O Sr. José Magalhães (PCP): - Exacto. Porquê dizê-lo, então, dessa forma? A componente regional é objecto de uma alusão específica no n.° 2. Alusão essa que é bastante e suficiente para inculcar que a autonomia regional é um princípio constitucional respeitável, princípio que, todavia, não é senão uma qualificação - não poderia entrar em contradição, é óbvio, com o princípio constitucional geral da unidade. Portanto, creio, Sr. Presidente, Srs. Deputados, que, fora das paixões e do erguer de estandartes que podem ser vantajosos para procurar menorizar as questões que verdadeiramente atinjem duramente as populações que vivem nas regiões autónomas, não tem sentido prolongar ou fazer uma polémica sobre este ponto.

Vozes.

O Sr. Presidente: - Sim, mas antes está inscrito o Sr. Deputado Pedro Roseta.

Vozes.

O Sr. Pedro Roseta (PSD): - Não. Queria fazer uma intervenção exclusivamente a título pessoal, mas gostaria de ficar para o fim. Se o Sr. Deputado Almeida Santos quiser...

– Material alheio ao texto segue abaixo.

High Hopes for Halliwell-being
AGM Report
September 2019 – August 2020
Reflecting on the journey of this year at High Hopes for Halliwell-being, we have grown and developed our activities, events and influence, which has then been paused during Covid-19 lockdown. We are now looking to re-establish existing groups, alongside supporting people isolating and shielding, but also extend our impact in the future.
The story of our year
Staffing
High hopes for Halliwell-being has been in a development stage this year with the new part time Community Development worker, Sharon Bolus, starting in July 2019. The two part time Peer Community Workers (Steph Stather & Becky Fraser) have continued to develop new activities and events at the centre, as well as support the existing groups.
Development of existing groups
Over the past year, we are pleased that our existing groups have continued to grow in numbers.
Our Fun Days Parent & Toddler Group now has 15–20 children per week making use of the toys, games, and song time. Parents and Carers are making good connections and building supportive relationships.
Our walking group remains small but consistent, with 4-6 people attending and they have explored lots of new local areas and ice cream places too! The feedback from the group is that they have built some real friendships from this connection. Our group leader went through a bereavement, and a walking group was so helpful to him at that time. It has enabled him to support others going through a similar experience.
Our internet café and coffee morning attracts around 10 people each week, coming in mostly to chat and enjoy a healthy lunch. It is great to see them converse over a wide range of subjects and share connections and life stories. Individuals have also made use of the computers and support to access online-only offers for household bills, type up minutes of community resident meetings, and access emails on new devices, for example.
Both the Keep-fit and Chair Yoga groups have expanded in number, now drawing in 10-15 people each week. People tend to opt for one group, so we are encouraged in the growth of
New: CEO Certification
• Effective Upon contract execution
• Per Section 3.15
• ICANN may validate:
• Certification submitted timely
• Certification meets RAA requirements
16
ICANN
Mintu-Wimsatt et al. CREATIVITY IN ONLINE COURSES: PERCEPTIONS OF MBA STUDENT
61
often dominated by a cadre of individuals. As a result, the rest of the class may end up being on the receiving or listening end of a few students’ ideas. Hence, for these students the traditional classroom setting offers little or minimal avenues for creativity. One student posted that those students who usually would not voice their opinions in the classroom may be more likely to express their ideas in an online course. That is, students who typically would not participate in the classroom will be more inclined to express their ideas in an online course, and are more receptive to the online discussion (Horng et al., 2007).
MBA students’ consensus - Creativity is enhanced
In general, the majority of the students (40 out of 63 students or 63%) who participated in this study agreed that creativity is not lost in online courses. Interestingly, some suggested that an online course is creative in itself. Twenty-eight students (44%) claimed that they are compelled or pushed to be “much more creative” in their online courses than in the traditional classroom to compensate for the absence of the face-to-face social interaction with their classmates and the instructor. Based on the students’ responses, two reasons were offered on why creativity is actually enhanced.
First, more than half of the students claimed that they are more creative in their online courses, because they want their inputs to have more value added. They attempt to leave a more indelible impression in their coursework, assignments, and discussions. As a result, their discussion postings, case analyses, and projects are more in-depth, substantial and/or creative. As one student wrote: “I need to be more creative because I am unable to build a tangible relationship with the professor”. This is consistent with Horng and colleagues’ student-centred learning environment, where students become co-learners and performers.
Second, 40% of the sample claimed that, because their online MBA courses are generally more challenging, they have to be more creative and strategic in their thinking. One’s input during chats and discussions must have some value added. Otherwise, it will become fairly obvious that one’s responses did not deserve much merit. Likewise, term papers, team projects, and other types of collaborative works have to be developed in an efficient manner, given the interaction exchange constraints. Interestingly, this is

O Sr. Almeida Santos (PS): - Não tive o privilégio de ouvir tudo o que disse o Sr. Deputado António Vitorino. Sei que ele diz sempre o que é necessário e da melhor maneira. Mas esta expressão "unitário regional" "faz-me cócegas", mesmo do ponto de vista semântico, porque parece que o Estado é, ele próprio, uma região, porque senão teríamos de dizer regional no sentido de "regionalizado". E aí falta a terceira região que o continente não é (ou a quarta ou quinta, quando um dia pensássemos em dividir o País em regiões). Quer dizer, o facto de o País ter duas regiões torna-o a ele como Estado que não é "nacional", mas que é "regional"? Não, um Estado não é regional em si. É, em parte, regionalizado, mas não é todo ele regionalizado. Razão por que isso é confuso e não vejo que acrescente nada à glória de as actuais regiões serem elas próprias a parte que qualifica o todo. Bem sei que nalgumas Constituições, na Italiana, salvo erro, se fala em Estado regional, mas acho o qualificativo desajustado. Se me dissessem "um Estado regionalizado", muito bem. Ora, o nosso Estado tem por base uma nação, felizmente, das mais unitárias que se conhecem, quer na língua, quer nos costumes, quer na história. E creio que destruir esta imagem de um Estado que é um todo, mas que tem partes autónomas (que está, no n.° 2, dito de maneira bem enfática e bem clara), não acrescentava nada à glória das regiões e geravam algumas confusões ao nível da definição do próprio Estado.